I have come to realize that there is something completely mag...

I have come to realize that there is something completely magical about the simple and cleansing act of going on a walk.

I have known this before now, in the way everyone knows—if I am sad or lonely or in a funk I need only to get myself out the door, into the elements, one foot in front of the other, and voilá—a head cleared, a mood restored.

It is the kind of advice I have imagined giving to a future son or daughter someday, after they have grown and moved out of the house, when they are pouring their heart out to me over the phone because of some seemingly unbearable situation—Go put your shoes on and walk around the block I’ll say, knowing that once they have walked around the block they will almost surely begin to feel their thoughts detangling and their emotions evening out, and will find it easy and necessary to go another block.

But what I have not known until now, the real game changer, is that a walk practiced in a similar way each day, out of routine rather than desperation, turns into a ritual—which can elevate a walk from an important thing to a life changing thing.

As someone who has found it difficult on more than one occasion to remove my body from its place on the sofa just to change out of my pajamas, it is remarkable that I am before you now, declaring my devotion for the ritual of a morning walk.

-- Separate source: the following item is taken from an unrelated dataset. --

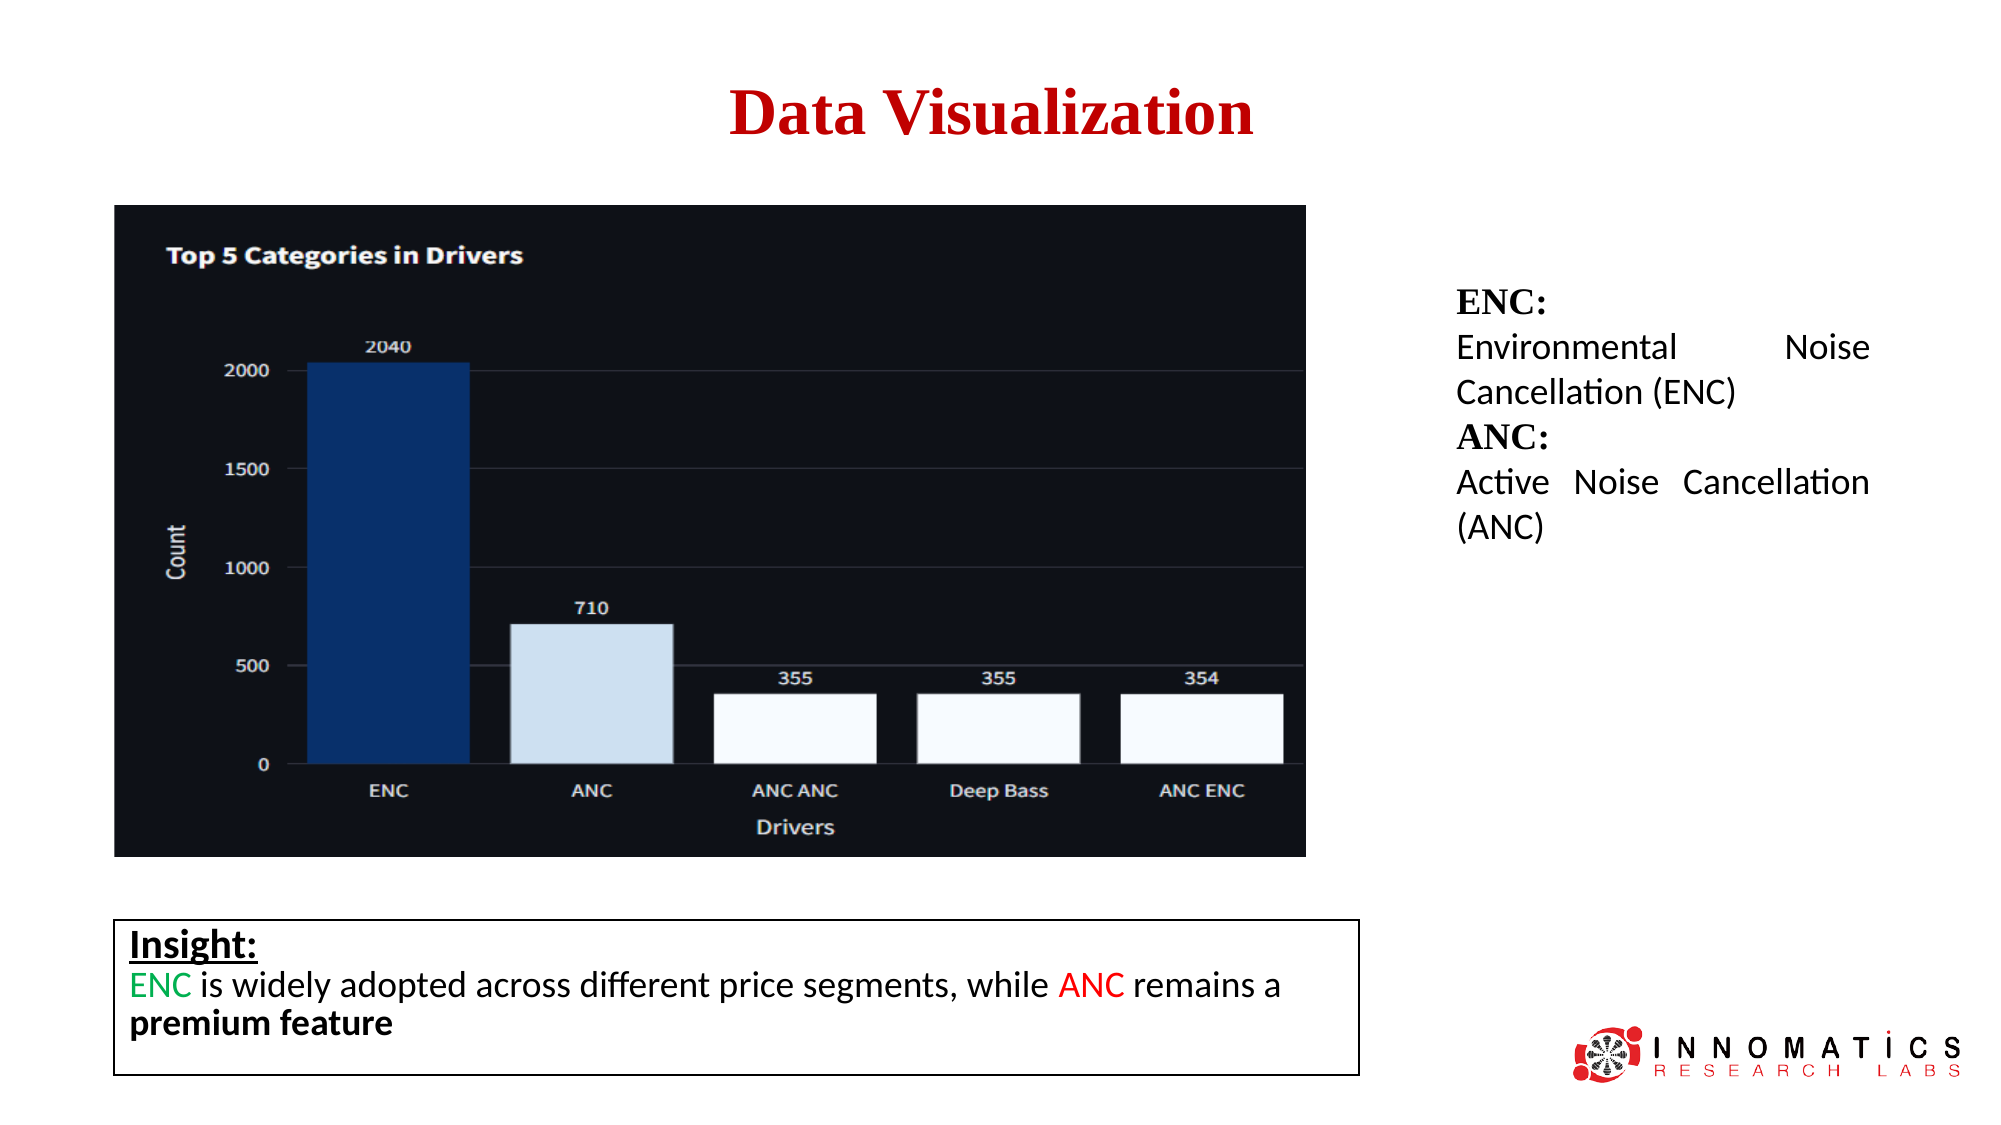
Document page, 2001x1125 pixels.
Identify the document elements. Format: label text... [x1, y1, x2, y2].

Ritual smitchual, I would have said at one time. Coffee on the couch is the only morning ritual worth paying any mind. And yet, I didn’t even have to give up that ritual to gain this one. I simply added the walking after the coffee lounging. And the two combined together make a fine team indeed. I dare say you could even switch up the sequence and walk before the coffee if it suits you—or walk at an entirely different time of day altogether.

Meryl and I take our walk in the morning, after coffee, each day without fail, because she has some anxiety issues that we have been dealing with for the past year and we were told by a pet behaviorist that it would be pointless to continue any treatment without establishing a morning walk routine (More specifically: an hour long walk each morning, plus an hour in the afternoon—it being imperitive that the morning walk in particular never be skipped). I had resisted walking Meryl daily before that moment. I had known it was something I should be doing, but I let our large yard and a tennis ball replace the walk most days, missing the fact that the walk is not about exercise but about the comfort and discipline of routine. If I hadn’t been told to do it by someone else, I may not have ever decided to partake in such a regimen.

Now I find our daily walks as important a routine for me as for Meryl. Maybe one day I can explain why. Just know—the difficult things are the things worth doing. I find this to be very true, very regularly.